Explain how mantle convection drives plate movement.

300 — Heat from Earth's interior causes convection currents in the mantle; hot material rises and cooler material sinks, creating forces that move plates.

300

Describe how folded mountains form and give a real-world example.

Folded mountains form under compressional stress at convergent boundaries; example: Himalayas or Appalachians

300

 Name and contrast the three main types of volcanoes (shield, cinder cone, composite/stratovolcano).

 Shield: broad, gentle slopes from low-viscosity lava; Cinder cone: small, steep cones from ejected pyroclasts; Composite/stratovolcano: tall, steep, alternating lava and ash layers, explosive eruptions.

300

Explain how seismographs are used to measure earthquakes.

Seismographs record seismic signals

300

Describe the concept of sea-floor spreading and name the scientist who proposed its modern hypothesis.

Sea-floor spreading: new crust forms at mid-ocean ridges and moves outward; Harry Hess proposed the hypothesis.

400

Describe what happens at a divergent plate boundary and name a feature that forms there.

At divergent boundaries, upwelling mantle creates new crust and mid-ocean ridges form (also rift valleys on continents).

400

Explain how fault-block mountains form and what type of stress creates them. 

Fault-block mountains form when tensional stress pulls crust apart, large blocks drop and adjacent blocks tilt and uplift along normal faults.

400

Define a pluton and name four types of intrusive igneous bodies (brief descriptions).

Pluton: cooled magma body below surface. Types: dike (cuts across layers), sill (parallel between layers), batholith (very large intrusive body >40 mi²), laccolith (mushroom/dome-shaped intrusion), stock (smaller batholith).

400

What types of faults are associated with tensional, compressional, and shear stresses?
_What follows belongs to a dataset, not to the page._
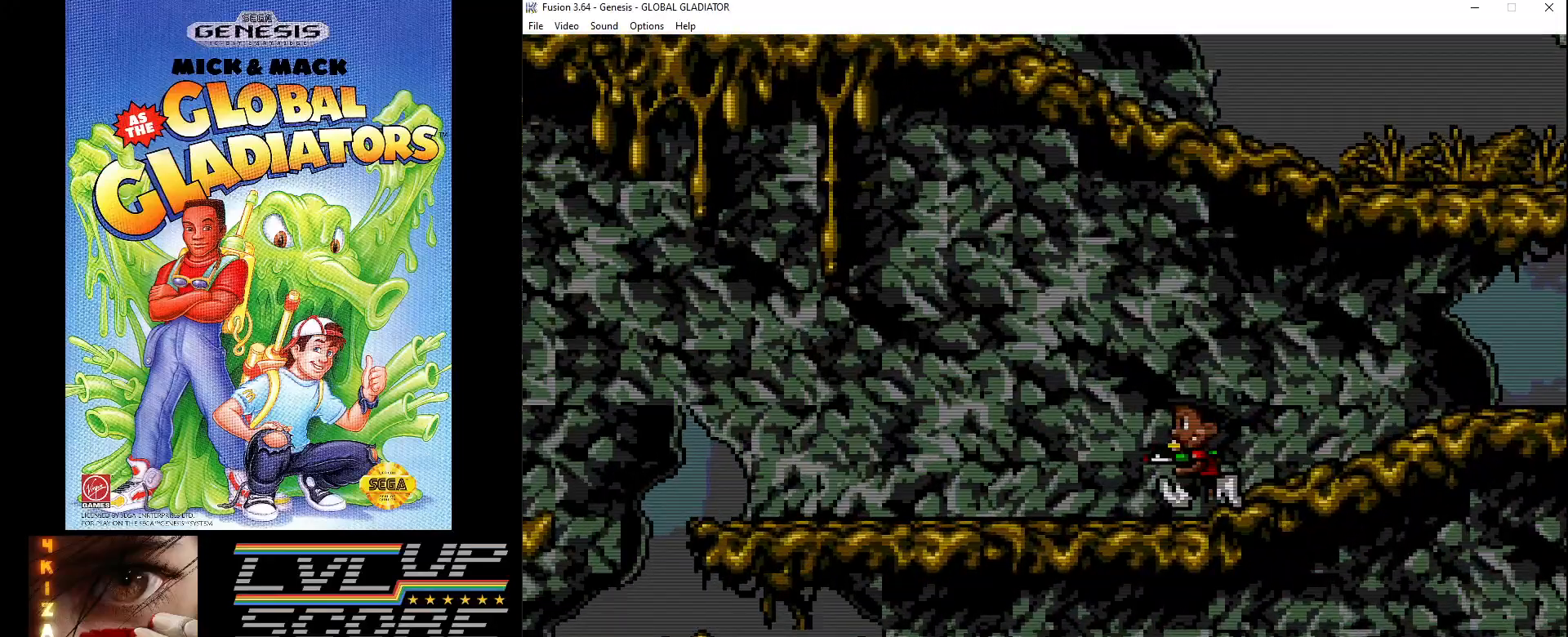
{"buttons": [], "events": [[500, "DPAD_LEFT", "up"]]}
Give one plate-boundary setting where each occurs. 

Normal faults: tensional stress (divergent settings); Reverse/thrust faults: compressional stress (convergent settings); Strike-slip faults: shear stress (transform boundaries).

400

What is subduction and what three major geological phenomena are associated with plate boundaries as a result?
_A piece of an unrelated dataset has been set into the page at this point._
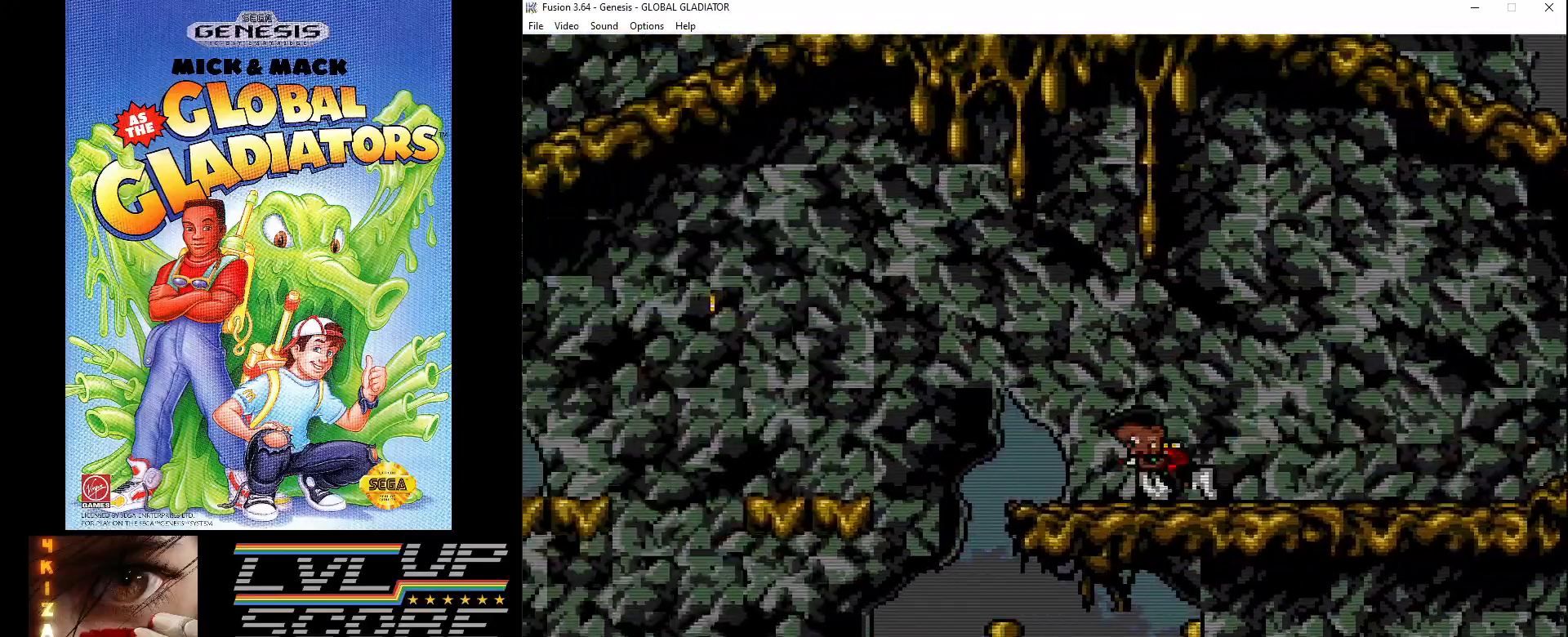
{"buttons": [], "events": []}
Subduction is the return of ocean floor to the mantle; associated phenomena: earthquakes, volcanism, mountain building.

500

Explain why ocean-floor rocks are youngest at mid-ocean ridges and get older away from them.

New crust is created at mid-ocean ridges, so rocks at the ridge are youngest; as seafloor spreads outward, older rocks lie farther away

500

Describe the processes and plate interactions that produced the Himalayas and why they are still growing.

The Indian Plate collides with the Eurasian Plate causing crustal shortening, folding, and uplift; ongoing convergence means the Himalayas continue to rise.

500

Explain how magma characteristics and dissolved gases control eruption explosiveness and the difference between lava flows and pyroclastic materials.

More viscous magma and higher dissolved-gas content increase explosiveness; lava flows are molten rock moving on the surface, pyroclastic materials are fragmented rock, ash, and tephra ejected explosively.

500

Explain why S-waves cannot travel through liquids and how that property helps scientists infer Earth's internal structure.

S-waves are transverse and cannot move through fluids; the inability of S-waves to travel through the outer core indicates it is liquid.

500

Contrast oceanic-oceanic convergence, oceanic-continental convergence, and continental-continental convergence — include the main geological outcome and one real-world example for each.

Oceanic-oceanic: older denser plate subducts forming volcanic island arcs (e.g., Japan); Oceanic-continental: oceanic subducts, forming continental volcanic arcs (e.g., Andes); Continental-continental: collision causes folding and uplift, forming folded mountain ranges (e.g., Himalayas).